Precision Farming Technologies:
AI, IoT, Remote Sensing, GPS, and Big Data support precise decision-making on irrigation, nutrients, pest control, and sowing time.
Micro-irrigation (drip, sprinkler) under PM Krishi Sinchai Yojana (“Per Drop More Crop”) promotes water-efficient diversification into horticultural and commercial crops.
Examples: AI Sowing App, Simply Fresh hydroponic farms.
Smart Drones & Automation:
Drones enable real-time monitoring of crop health, nutrient status, and pest incidence.
Facilitates shift to sensitive diversified crops like vegetables, spices, medicinal plants.
Controlled Environment Farming:
Aquaponics, Hydroponics, Vertical Farming, Urban Farming enable year-round production of leafy greens, herbs, exotic vegetables, meeting rising urban demand.
Strengthens diversification into high-value, low-land crops.

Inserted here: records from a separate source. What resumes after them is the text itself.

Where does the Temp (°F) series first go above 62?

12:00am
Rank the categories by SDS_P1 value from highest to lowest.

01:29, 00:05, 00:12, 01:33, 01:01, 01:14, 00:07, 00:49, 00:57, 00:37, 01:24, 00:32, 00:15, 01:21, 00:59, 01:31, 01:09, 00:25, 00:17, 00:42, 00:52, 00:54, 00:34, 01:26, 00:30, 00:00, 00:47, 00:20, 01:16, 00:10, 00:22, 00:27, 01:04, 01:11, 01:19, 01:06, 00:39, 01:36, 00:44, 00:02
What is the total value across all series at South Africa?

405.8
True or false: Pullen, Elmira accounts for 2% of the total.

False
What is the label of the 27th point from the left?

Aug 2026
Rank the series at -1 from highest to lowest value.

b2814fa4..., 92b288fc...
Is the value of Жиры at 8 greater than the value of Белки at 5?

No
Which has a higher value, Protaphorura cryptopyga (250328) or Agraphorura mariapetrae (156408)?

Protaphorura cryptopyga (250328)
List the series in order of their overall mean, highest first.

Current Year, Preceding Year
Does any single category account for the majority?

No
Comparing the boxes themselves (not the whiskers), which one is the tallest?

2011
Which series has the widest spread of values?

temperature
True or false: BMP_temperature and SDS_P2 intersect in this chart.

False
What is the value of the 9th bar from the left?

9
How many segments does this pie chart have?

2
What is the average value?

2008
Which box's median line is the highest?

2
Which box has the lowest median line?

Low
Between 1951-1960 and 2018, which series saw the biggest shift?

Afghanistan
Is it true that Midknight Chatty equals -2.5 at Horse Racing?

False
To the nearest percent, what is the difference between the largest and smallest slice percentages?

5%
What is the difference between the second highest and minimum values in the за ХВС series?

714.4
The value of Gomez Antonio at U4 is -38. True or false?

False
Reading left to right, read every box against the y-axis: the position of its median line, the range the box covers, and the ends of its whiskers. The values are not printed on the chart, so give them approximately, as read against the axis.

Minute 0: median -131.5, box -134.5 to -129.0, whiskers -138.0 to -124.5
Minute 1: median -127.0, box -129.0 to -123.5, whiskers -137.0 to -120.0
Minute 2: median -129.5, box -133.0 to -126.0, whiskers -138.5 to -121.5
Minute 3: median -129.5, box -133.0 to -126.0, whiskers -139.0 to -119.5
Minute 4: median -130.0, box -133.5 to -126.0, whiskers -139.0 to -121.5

Biotechnology & Improved Genetic Material:
Development of HYV, drought-tolerant, pest-resistant, biofortified varieties promotes diversification in pulses, oilseeds, millets, horticulture.
Reduces risk and increases productivity of non-cereal crops.
Dry land & Arid Agriculture Innovations:
Under the Indo-Israel Agriculture Project, techniques like Urea Deep Placement (UDP), Poly-Bag Nursery, protected cultivation have enabled new crops in arid zones.
Rajasthan now grows olives, strawberries, dates, pomegranates- a major diversification success.
Soil Health & Resource Management Technologies
Soil Health Card, GIS-based soil mapping, and soil sensors ensure balanced fertilization and crop-specific nutrient management.
Encourages choosing crops suited to local soil profiles (pulses, oilseeds, horticulture).
Accurate Weather Forecasting Systems
Big Data + AI-based forecasting reduces vulnerability to climate extremes.
Helps farmers confidently diversify into climate-sensitive but high-return crops.
Conclusion:
Going forward, India must harness emerging technologies to build a resilient, market-linked and diversified agriculture, in line with the Dalwai Committee’s vision. Tools like agri-tourism, U-Pick farms, CRISPR-based gene editing, and regenerative practices- including cover crops and no-till farming-can drive a constructive disruption. Together, they can fast-track sustainable crop diversification and secure long-term farmer prosperity.